Task item: Leave the pictures behind and reproduce every line of the listing exactly.

Record excerpts:
_____

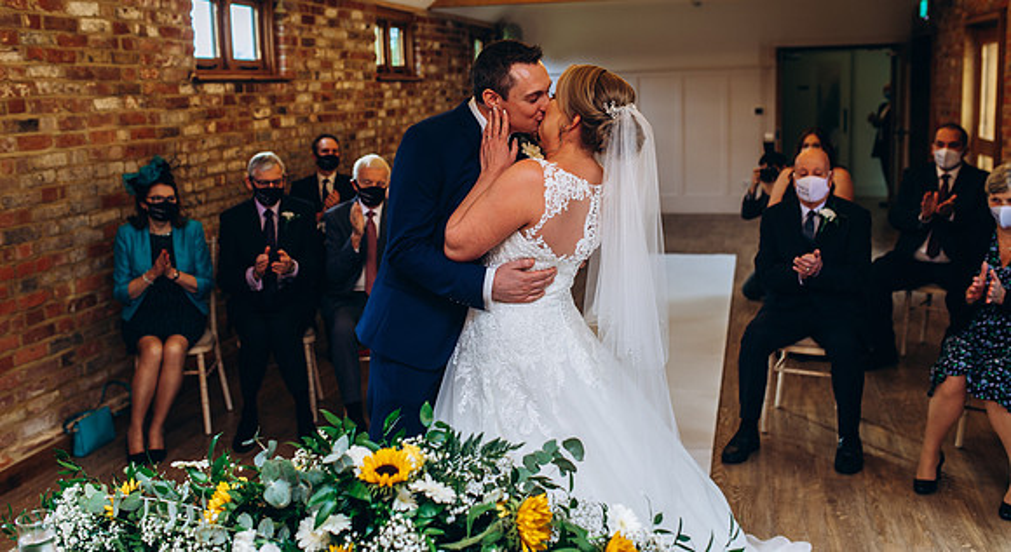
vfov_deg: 31.3
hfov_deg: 54.4
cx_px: 506
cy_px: 216
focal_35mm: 37
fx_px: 983
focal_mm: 35
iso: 200
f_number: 2.8
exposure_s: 1/100
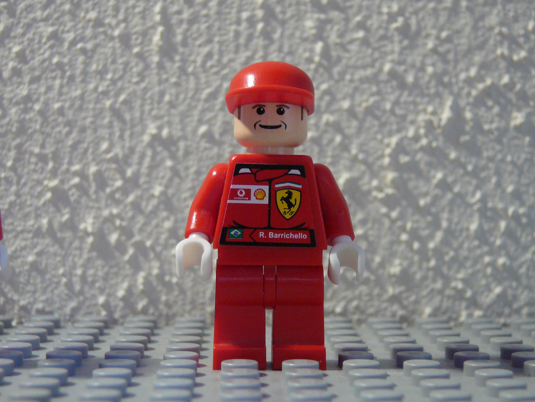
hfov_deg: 23.8
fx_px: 1267
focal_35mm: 82
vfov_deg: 18.0
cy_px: 201
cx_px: 268
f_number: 3.8
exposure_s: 1/20
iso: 200
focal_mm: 12.2
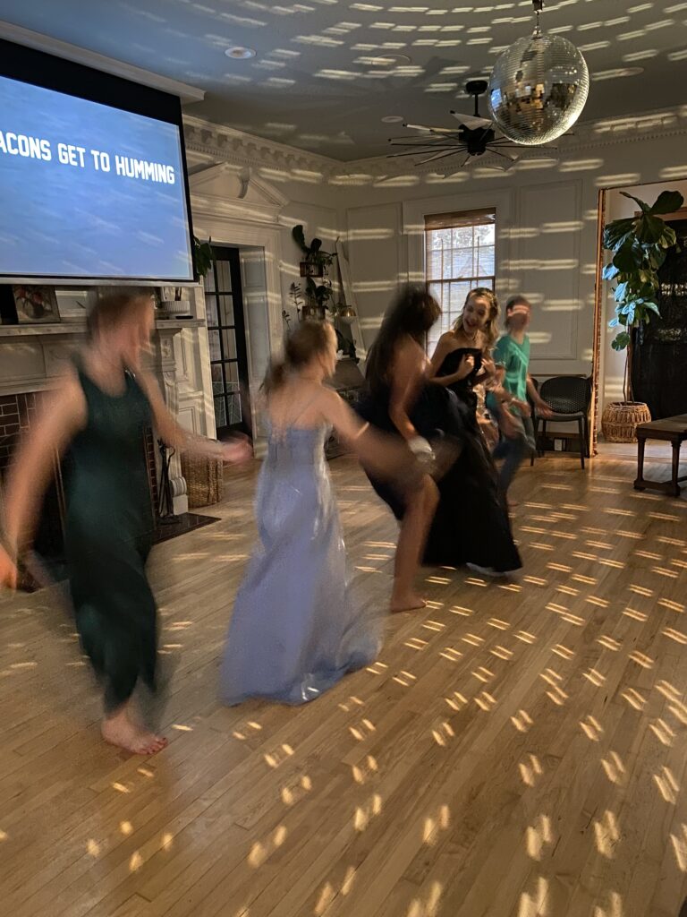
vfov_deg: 67.3
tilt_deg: -10.6
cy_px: 458
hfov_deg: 53.1
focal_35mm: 26
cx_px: 344
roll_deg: +2.1
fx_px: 688
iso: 500
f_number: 1.8
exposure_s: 1/10
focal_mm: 4.25
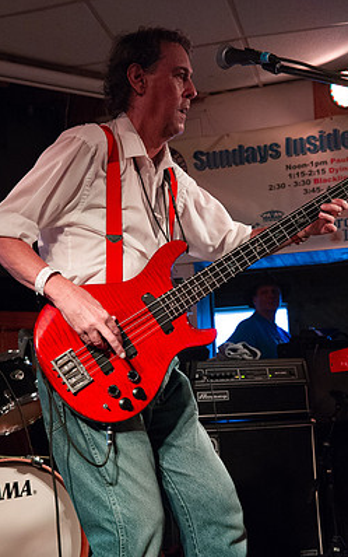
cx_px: 163
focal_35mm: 53
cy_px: 312
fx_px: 804
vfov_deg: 38.1
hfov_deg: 24.4
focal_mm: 46
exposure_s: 1/100
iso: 6400
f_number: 6.3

_____

Written response:
vfov_deg: 31.3
hfov_deg: 54.4
cx_px: 506
cy_px: 216
focal_35mm: 37
fx_px: 983
focal_mm: 35
iso: 200
f_number: 2.8
exposure_s: 1/100
hfov_deg: 23.8
fx_px: 1267
focal_35mm: 82
vfov_deg: 18.0
cy_px: 201
cx_px: 268
f_number: 3.8
exposure_s: 1/20
iso: 200
focal_mm: 12.2
vfov_deg: 67.3
tilt_deg: -10.6
cy_px: 458
hfov_deg: 53.1
focal_35mm: 26
cx_px: 344
roll_deg: +2.1
fx_px: 688
iso: 500
f_number: 1.8
exposure_s: 1/10
focal_mm: 4.25
cx_px: 163
focal_35mm: 53
cy_px: 312
fx_px: 804
vfov_deg: 38.1
hfov_deg: 24.4
focal_mm: 46
exposure_s: 1/100
iso: 6400
f_number: 6.3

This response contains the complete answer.